Written task — Rewrite the records below from the line containing "pose: elev=35.2 azim=277.7" through the line containing "Dot at: (310, 197)", changing every "pose" to "view" and leaving everything else as it is.

Task input —
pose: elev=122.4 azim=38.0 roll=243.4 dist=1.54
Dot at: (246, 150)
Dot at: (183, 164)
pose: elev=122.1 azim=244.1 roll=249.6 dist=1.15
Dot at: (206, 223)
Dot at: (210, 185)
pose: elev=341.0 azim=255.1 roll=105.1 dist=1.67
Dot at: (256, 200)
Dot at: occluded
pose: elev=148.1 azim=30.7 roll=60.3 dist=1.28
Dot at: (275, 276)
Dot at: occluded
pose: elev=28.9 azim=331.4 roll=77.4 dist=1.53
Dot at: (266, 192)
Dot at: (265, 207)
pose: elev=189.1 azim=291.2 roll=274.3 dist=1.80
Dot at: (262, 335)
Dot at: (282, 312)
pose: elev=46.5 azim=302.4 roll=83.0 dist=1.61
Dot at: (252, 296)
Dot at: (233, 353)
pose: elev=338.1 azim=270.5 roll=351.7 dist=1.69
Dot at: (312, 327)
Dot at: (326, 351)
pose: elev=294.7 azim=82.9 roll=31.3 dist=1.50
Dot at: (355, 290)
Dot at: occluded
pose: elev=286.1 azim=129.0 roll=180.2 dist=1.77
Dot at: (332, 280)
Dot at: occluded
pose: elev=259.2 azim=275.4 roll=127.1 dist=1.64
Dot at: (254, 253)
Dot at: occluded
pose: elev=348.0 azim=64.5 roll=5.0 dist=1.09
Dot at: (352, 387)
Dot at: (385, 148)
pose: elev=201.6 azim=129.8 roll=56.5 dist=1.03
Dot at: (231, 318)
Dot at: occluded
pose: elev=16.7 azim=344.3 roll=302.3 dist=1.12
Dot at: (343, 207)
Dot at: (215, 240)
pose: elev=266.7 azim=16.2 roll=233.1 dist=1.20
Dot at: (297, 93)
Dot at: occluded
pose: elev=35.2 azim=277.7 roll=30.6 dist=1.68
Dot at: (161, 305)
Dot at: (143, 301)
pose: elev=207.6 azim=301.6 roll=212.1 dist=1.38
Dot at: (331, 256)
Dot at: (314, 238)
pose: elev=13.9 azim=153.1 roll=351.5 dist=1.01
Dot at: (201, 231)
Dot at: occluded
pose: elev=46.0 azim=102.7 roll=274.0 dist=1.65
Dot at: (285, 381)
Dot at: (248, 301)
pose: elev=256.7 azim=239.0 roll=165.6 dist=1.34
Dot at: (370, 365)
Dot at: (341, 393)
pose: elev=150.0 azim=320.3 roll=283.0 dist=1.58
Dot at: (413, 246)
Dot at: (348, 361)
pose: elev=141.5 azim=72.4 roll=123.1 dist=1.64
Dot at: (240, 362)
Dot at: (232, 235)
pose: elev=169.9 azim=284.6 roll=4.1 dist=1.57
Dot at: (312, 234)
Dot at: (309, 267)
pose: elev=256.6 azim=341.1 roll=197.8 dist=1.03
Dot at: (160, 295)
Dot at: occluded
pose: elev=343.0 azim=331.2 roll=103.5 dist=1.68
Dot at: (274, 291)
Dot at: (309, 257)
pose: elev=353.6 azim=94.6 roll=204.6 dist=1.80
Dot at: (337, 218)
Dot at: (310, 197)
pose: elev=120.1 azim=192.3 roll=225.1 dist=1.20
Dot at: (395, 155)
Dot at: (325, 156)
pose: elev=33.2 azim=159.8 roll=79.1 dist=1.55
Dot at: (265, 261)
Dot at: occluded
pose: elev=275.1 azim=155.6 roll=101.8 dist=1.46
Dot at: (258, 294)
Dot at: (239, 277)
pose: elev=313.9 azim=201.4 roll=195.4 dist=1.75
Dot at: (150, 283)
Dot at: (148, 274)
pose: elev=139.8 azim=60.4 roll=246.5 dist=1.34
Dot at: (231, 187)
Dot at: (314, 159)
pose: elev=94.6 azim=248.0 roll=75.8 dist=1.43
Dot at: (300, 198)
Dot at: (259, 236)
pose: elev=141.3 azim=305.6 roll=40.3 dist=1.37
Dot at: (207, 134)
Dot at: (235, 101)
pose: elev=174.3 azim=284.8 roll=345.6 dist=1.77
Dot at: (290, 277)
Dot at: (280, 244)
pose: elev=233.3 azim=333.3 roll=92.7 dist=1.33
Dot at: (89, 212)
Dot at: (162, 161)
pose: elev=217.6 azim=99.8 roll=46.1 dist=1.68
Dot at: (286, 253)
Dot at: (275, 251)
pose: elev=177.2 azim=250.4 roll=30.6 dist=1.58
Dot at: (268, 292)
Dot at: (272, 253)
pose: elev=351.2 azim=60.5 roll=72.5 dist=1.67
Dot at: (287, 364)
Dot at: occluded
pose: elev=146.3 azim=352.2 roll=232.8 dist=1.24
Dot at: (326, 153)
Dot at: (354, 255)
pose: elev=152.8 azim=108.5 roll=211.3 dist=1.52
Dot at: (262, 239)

Solution to this task —
view: elev=35.2 azim=277.7 roll=30.6 dist=1.68
Dot at: (161, 305)
Dot at: (143, 301)
view: elev=207.6 azim=301.6 roll=212.1 dist=1.38
Dot at: (331, 256)
Dot at: (314, 238)
view: elev=13.9 azim=153.1 roll=351.5 dist=1.01
Dot at: (201, 231)
Dot at: occluded
view: elev=46.0 azim=102.7 roll=274.0 dist=1.65
Dot at: (285, 381)
Dot at: (248, 301)
view: elev=256.7 azim=239.0 roll=165.6 dist=1.34
Dot at: (370, 365)
Dot at: (341, 393)
view: elev=150.0 azim=320.3 roll=283.0 dist=1.58
Dot at: (413, 246)
Dot at: (348, 361)
view: elev=141.5 azim=72.4 roll=123.1 dist=1.64
Dot at: (240, 362)
Dot at: (232, 235)
view: elev=169.9 azim=284.6 roll=4.1 dist=1.57
Dot at: (312, 234)
Dot at: (309, 267)
view: elev=256.6 azim=341.1 roll=197.8 dist=1.03
Dot at: (160, 295)
Dot at: occluded
view: elev=343.0 azim=331.2 roll=103.5 dist=1.68
Dot at: (274, 291)
Dot at: (309, 257)
view: elev=353.6 azim=94.6 roll=204.6 dist=1.80
Dot at: (337, 218)
Dot at: (310, 197)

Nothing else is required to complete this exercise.